Studies with animal models and cell culture will most likely remain the mainstay in prion disease research for foreseeable future. The use of rat models has been proposed due to advantages related to larger brain size and physiology, including cognitive and behavioural responses somewhat closer to human. However, the greatest potential undoubtedly lies in mouse models. These have proven to be invaluable in prion disease research and it is likely that further models will be able to address the increasingly complex questions of prion biology.

Fig. 6
figure 6

Future perspective in prion disease research: left increasing sophistication of transgenic models, and increasing access to gene editing methodologies is likely to have a significant role also in prion research. Left centre other species, in particular those which are easy to maintain and to manipulate, such as flies may play a role in models, in particular aiming at functional roles of PrP; increasing use of rat models due to the larger brain size. Centre-right a significant potential of induced pluripotent stem cells can be expected, and right in vitro cell-based and cell-free assays will play an important role in diagnostics, epidemiology, and safety of blood products and drug screening

The discovery of a comparatively straightforward methodology to induce pluripotent stem cells (iPSC) through reprogramming of fibroblasts (Takahashi and Yamanaka 2006) opened new avenues for the study of cellular pathomechanisms, early disease diagnosis, and screening of therapeutic compounds in probably almost all human diseases.
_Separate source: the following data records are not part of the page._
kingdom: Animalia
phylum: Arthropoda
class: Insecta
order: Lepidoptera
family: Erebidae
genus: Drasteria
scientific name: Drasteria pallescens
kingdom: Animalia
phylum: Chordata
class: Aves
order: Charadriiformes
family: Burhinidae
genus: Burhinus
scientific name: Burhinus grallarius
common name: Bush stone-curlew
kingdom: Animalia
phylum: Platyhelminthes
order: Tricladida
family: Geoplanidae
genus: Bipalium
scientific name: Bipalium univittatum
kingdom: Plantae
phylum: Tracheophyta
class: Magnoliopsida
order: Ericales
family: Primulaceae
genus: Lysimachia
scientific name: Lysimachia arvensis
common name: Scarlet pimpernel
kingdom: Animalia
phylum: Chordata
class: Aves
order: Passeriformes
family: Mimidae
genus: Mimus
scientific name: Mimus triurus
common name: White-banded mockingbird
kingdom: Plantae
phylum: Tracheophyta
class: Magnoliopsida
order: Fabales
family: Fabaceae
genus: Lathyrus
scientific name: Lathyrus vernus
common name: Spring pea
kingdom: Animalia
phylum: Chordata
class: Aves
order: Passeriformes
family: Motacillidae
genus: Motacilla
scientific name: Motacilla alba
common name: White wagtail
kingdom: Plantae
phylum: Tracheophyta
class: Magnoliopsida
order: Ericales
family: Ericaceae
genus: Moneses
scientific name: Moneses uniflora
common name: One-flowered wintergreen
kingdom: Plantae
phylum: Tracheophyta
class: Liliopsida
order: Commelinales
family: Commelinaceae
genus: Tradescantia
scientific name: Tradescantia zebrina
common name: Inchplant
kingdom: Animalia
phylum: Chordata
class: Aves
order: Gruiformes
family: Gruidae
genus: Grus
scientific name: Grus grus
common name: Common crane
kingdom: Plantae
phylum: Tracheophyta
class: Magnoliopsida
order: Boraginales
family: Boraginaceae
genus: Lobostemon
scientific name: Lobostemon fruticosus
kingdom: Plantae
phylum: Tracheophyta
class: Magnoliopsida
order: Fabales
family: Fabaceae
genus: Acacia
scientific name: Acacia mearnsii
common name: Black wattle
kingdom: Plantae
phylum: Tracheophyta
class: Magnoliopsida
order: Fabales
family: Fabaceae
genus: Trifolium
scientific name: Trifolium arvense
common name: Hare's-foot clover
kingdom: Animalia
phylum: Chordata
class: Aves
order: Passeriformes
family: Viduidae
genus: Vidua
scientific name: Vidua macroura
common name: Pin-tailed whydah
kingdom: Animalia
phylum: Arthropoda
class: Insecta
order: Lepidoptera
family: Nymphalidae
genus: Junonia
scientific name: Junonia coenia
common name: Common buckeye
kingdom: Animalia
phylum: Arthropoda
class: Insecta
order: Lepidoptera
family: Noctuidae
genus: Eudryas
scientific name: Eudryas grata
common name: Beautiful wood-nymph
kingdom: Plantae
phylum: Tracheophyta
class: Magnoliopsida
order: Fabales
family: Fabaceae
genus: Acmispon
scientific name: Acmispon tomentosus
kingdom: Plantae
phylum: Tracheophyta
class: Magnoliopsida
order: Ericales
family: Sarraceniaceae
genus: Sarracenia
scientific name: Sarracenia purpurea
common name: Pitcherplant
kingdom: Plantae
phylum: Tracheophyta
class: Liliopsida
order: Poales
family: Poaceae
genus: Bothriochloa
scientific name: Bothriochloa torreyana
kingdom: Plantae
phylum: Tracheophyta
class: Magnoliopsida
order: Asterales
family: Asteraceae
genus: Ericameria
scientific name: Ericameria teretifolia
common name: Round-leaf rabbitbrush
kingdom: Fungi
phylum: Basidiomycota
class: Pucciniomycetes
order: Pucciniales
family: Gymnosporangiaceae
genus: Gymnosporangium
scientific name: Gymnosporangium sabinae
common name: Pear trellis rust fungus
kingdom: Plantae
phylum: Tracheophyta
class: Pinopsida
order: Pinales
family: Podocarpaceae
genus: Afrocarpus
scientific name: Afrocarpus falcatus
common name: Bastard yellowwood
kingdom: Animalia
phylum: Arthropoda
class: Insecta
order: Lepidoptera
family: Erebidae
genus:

Misfolded protein-associated neurodegenerative disorders, such as Parkinson’s disease and Alzheimer’s disease, are diseases, where iPSC derived from fibroblasts from skin or dura mater have been already actively used in research over the last decade providing novel insights into the molecular biology. Application of the reprogrammed cells in prion research, along with continuous advances in the somatic cell reprogramming techniques, offers a promising tool for deepening the understanding of the molecular biology of prion infection, such as susceptibility, modes and sites (neurones or glia or both) of prion replication, neurotoxicity, effects on cellular function, disease phenotypes and new drug screening, or, indeed, iPSC could serve as therapeutic agent themselves. Finally, significant resources are put into advancing technological and methodological aspects of designing cell-free assays and high-throughput in silico screening methods. The power of bioinformatics and computational chemistry holds promises for the development of high-throughput in silico screening methods, but also are an important development to support the commitment to replacement, reduction, and refinement of animal research.